Courts must, of course, set aside Board decisions which rest on an “erroneous legal foundation.” Labor Board v. Babcock & Wilcox Co., supra, at 112-113. Congress has not given the Board untrammelled authority to catalogue which economic devices shall be deemed freighted with indicia of unlawful intent. Labor Board v. Insurance Agents, supra, at 498. In determining here that the respondents’ conduct carried its own badge of improper motive, the Board’s decision, for the reasons stated, misapplied the criteria governing the application of §§ 8 (a) (1) and (3). Since the order therefore rested on an erroneous legal foundation, the Court of Appeals properly refused to enforce it.6

Affirmed

National Labor Relations Act, as amended, §8 (a), 61 Stat. 140, 29 U. S. C. § 158 (a) (1958 ed.) provides: “It shall be an unfair labor practice for an employer—

“(1) to interfere with, restrain, or coerce employees in the exercise of the rights guaranteed in section 157 of this title;
“(3) by discrimination in regard to hire or tenure of employment or any term or condition of employment to encourage or discourage membership in any labor organization . . . .”
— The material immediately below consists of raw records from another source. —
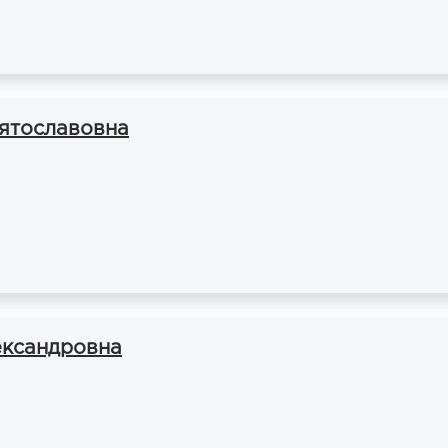
ятославовна
ександровна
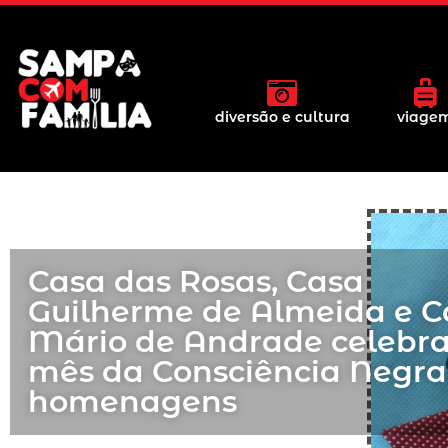
diversão e cultura
viage
Casa das Rosas, Casa
Guilherme de Almeida e C
Mário de Andrade celebr
mês da Consciência Negr
homenagens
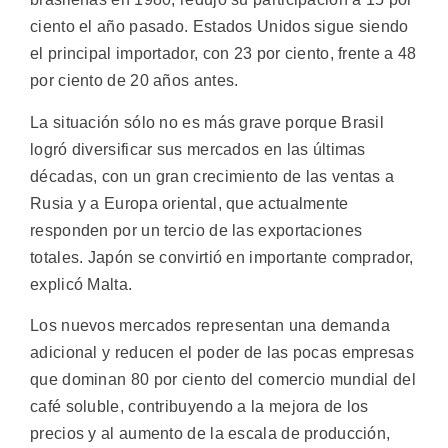
ciento el año pasado. Estados Unidos sigue siendo
el principal importador, con 23 por ciento, frente a 48
por ciento de 20 años antes.
La situación sólo no es más grave porque Brasil
logró diversificar sus mercados en las últimas
décadas, con un gran crecimiento de las ventas a
Rusia y a Europa oriental, que actualmente
responden por un tercio de las exportaciones
totales. Japón se convirtió en importante comprador,
explicó Malta.
Los nuevos mercados representan una demanda
adicional y reducen el poder de las pocas empresas
que dominan 80 por ciento del comercio mundial del
café soluble, contribuyendo a la mejora de los
precios y al aumento de la escala de producción,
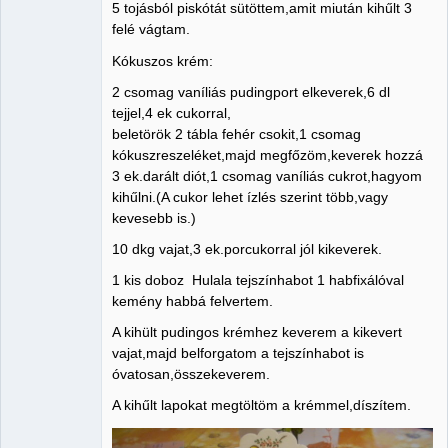
5 tojásból piskótát sütöttem,amit miután kihűlt 3
Nincs itt
felé vágtam.
Kókuszos krém:
2 csomag vaníliás pudingport elkeverek,6 dl
tejjel,4 ek cukorral,
beletörök 2 tábla fehér csokit,1 csomag
kókuszreszeléket,majd megfőzöm,keverek hozzá
3 ek.darált diót,1 csomag vaníliás cukrot,hagyom
kihűlni.(A cukor lehet ízlés szerint több,vagy
kevesebb is.)
10 dkg vajat,3 ek.porcukorral jól kikeverek.
1 kis doboz Hulala tejszínhabot 1 habfixálóval
kemény habbá felvertem.
A kihült pudingos krémhez keverem a kikevert
vajat,majd belforgatom a tejszínhabot is
óvatosan,összekeverem.
A kihűlt lapokat megtöltöm a krémmel,díszítem.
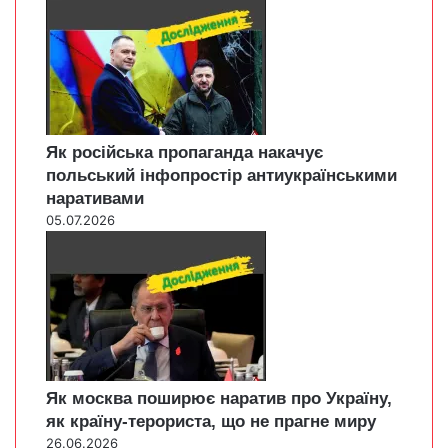
Як російська пропаганда накачує
польський інфопростір антиукраїнськими
наративами
05.07.2026
Як москва поширює наратив про Україну,
як країну-терориста, що не прагне миру
26.06.2026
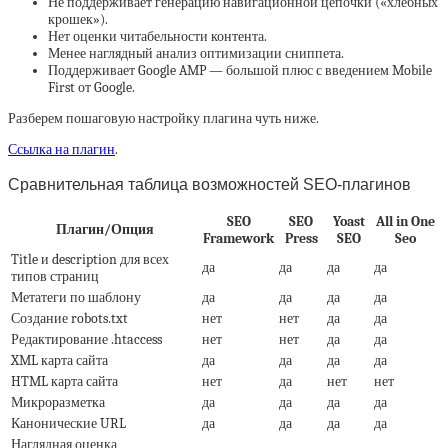
Не поддерживает генерацию навигационной цепочки («хлебных
крошек»).
Нет оценки читабельности контента.
Менее наглядный анализ оптимизации сниппета.
Поддерживает Google AMP — большой плюс с введением Mobile
First от Google.
Разберем пошаговую настройку плагина чуть ниже.
Ссылка на плагин
.
Сравнительная таблица возможностей SEO-плагинов
SEO
SEO
Yoast
All in One
Плагин/Опция
Framework
Press
SEO
Seo
Title и description для всех
да
да
да
да
типов страниц
Метатеги по шаблону
да
да
да
да
Создание robots.txt
нет
нет
да
да
Редактирование .htaccess
нет
нет
да
да
XML карта сайта
да
да
да
да
HTML карта сайта
нет
да
нет
нет
Микроразметка
да
да
да
да
Канонические URL
да
да
да
да
Наглядная оценка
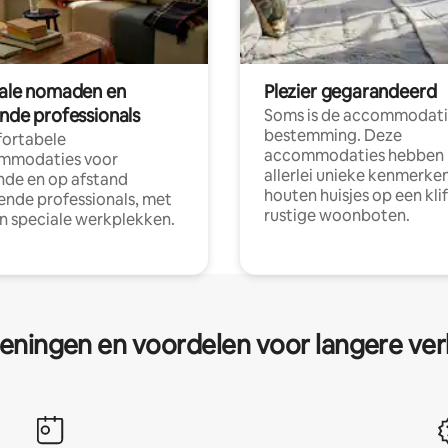
tale nomaden en
Plezier gegarandeerd
ende professionals
Soms is de accommodati
bestemming. Deze
ortabele
accommodaties hebben
mmodaties voor
allerlei unieke kenmerken
nde en op afstand
houten huisjes op een klif
nde professionals, met
rustige woonboten.
en speciale werkplekken.
eningen en voordelen voor langere ver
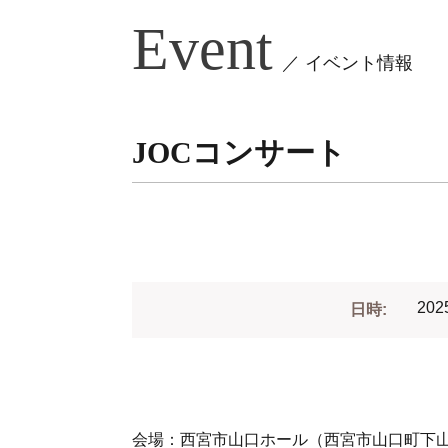
Event
／ イベント情報
JOCコンサート
202
日時:
会場：西宮市山口ホール（西宮市山口町下山口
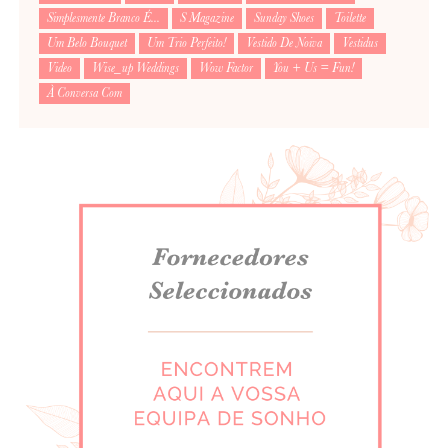
Simplesmente Branco É...
S Magazine
Sunday Shoes
Toilette
Um Belo Bouquet
Um Trio Perfeito!
Vestido De Noiva
Vestidus
Video
Wise_up Weddings
Wow Factor
You + Us = Fun!
À Conversa Com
National Labor Relations Act, as amended, § 7, 61 Stat. 140, 29 U. S. C. § 157 (1958 ed.) provides: “Employees shall have the right to self-organization, to form, join, or assist labor organizations, to bargain collectively through representatives of their own choosing, and to engage in other concerted activities for the purpose of collective bargaining or other mutual aid or protection, and shall also have the right to refrain from any or all of such activities except to the extent that such right may be affected by an agreement requiring membership in a labor organization as a condition of employment . . . .”

Food Jet used supervisory personnel and hired some “sack boys”; respondent Safeway Stores, which operated two stores in Carlsbad, closed one and transferred its managerial personnel to the other; respondent Thrifty Way Food Stores used management personnel and their wives and also hired some part-time “box boys”; respondent Brown Food Store relied on management personnel and their relatives, and a “sack boy” transferred from an out-of-town branch store; respondent Cashway Food Stores also relied on management personnel and their relatives and some transferees from out-of-town branches.
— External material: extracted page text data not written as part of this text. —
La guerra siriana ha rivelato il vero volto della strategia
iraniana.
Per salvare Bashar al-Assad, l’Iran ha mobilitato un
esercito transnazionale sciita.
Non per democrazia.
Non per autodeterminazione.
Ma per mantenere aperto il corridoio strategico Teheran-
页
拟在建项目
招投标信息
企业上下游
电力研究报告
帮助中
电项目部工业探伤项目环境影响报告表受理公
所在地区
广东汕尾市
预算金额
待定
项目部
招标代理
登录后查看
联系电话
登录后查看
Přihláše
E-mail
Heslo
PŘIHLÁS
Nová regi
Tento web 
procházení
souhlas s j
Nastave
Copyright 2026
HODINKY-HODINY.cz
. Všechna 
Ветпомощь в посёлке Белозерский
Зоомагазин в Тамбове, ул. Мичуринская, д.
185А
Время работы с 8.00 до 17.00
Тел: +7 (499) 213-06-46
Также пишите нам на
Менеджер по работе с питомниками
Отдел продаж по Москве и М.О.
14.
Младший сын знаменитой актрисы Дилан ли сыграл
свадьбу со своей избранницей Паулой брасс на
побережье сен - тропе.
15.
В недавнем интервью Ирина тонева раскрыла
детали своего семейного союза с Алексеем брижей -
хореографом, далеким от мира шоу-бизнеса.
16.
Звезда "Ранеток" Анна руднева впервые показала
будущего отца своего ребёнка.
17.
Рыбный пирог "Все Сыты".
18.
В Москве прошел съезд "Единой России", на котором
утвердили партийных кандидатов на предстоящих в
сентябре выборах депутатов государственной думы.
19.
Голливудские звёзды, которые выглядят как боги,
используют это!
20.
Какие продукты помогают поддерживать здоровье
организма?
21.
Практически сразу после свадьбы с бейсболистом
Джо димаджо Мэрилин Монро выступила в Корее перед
See brief for the National Labor Relations Board in American Ship Building Co. v. Labor Board, No. 255, post, p. 300, also decided today, at p. 17. See also 76 Harv. L. Rev. 1494, 1497.

For a history of rejection by Congress of proposals to limit or outlaw multiemployer bargaining see Buffalo Linen, 353 U. S., at 95-96.
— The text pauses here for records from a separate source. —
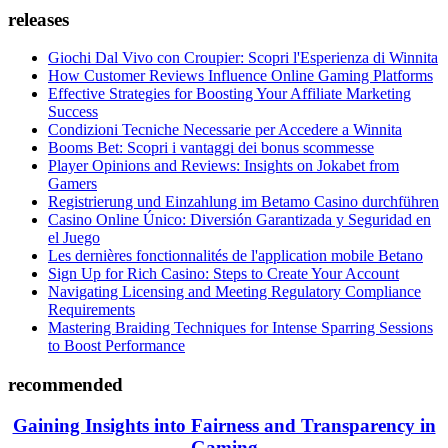
releases
Giochi Dal Vivo con Croupier: Scopri l'Esperienza di Winnita
How Customer Reviews Influence Online Gaming Platforms
Effective Strategies for Boosting Your Affiliate Marketing
Success
Condizioni Tecniche Necessarie per Accedere a Winnita
Booms Bet: Scopri i vantaggi dei bonus scommesse
Player Opinions and Reviews: Insights on Jokabet from
Gamers
Registrierung und Einzahlung im Betamo Casino durchführen
Casino Online Único: Diversión Garantizada y Seguridad en
el Juego
Les dernières fonctionnalités de l'application mobile Betano
Sign Up for Rich Casino: Steps to Create Your Account
Navigating Licensing and Meeting Regulatory Compliance
Requirements
Mastering Braiding Techniques for Intense Sparring Sessions
to Boost Performance
recommended
Gaining Insights into Fairness and Transparency in
Gaming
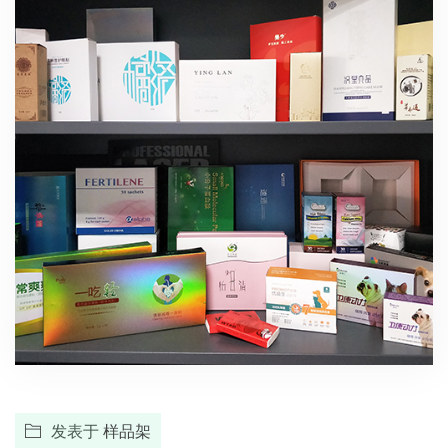
发表于
样品架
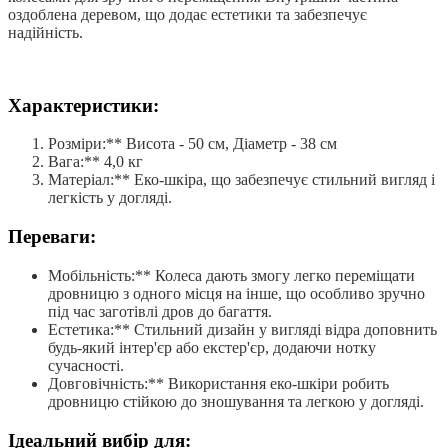
оздоблена деревом, що додає естетики та забезпечує
надійність.
Характеристики:
Розміри:** Висота - 50 см, Діаметр - 38 см
Вага:** 4,0 кг
Матеріал:** Еко-шкіра, що забезпечує стильний вигляд і
легкість у догляді.
Переваги:
Мобільність:** Колеса дають змогу легко переміщати
дровницю з одного місця на інше, що особливо зручно
під час заготівлі дров до багаття.
Естетика:** Стильний дизайн у вигляді відра доповнить
будь-який інтер'єр або екстер'єр, додаючи нотку
сучасності.
Довговічність:** Використання еко-шкіри робить
дровницю стійкою до зношування та легкою у догляді.
Ідеальний вибір для:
This is evident from the authorities cited in Buffalo Linen, 353 U. S., at 96, n. 28.

In Labor Board v. Babcock & Wilcox Co., 351 U. S. 105, we set aside, as resting on an erroneous legal foundation, a Board decision finding that the employer’s refusal to allow distribution of union literature on a company-owned parking lot violated §8 (a)(1). In Republic Aviation Corp. v. Labor Board, 324 U. S. 793, we sustained the Board’s decision but emphasized that judicial review is contemplated by 29 U. S. C. §§ 160 (e), (f), 324 U. S., at 799. Phelps Dodge Corp. v. Labor Board, 313 U. S. 177, involved a question of remedy as to which the statute expressly grants the Board broad authority, 29 U. S. C. § 160 (c). Since Buffalo Linen numerous Board orders have been set aside as outside of the. Board’s statutory authority. See, e. g., Labor Board v. Insurance Agents, 361 U. S. 477; Labor Board v. Drivers Local Union, 362 U. S. 274; Local 357, International Brotherhood of Teamsters v. Labor Board, 365 U. S. 667; Labor Board v. Fruit Packers, 377 U. S. 58. Even where the Board is sustained, its anatysis in support of its conclusion is subjected to full, independent judicial review. See Labor Board v. Erie Resistor Corp., supra.

We do not here decide whether the case would be the same had the struck employer exercised its prerogative to hire permanent replacements for the strikers under our rule in Labor Board v. Mackay Radio & Telegraph Co., 304 U. S. 333, and the nonstruck employers had then hired permanent replacements for their locked-out employees.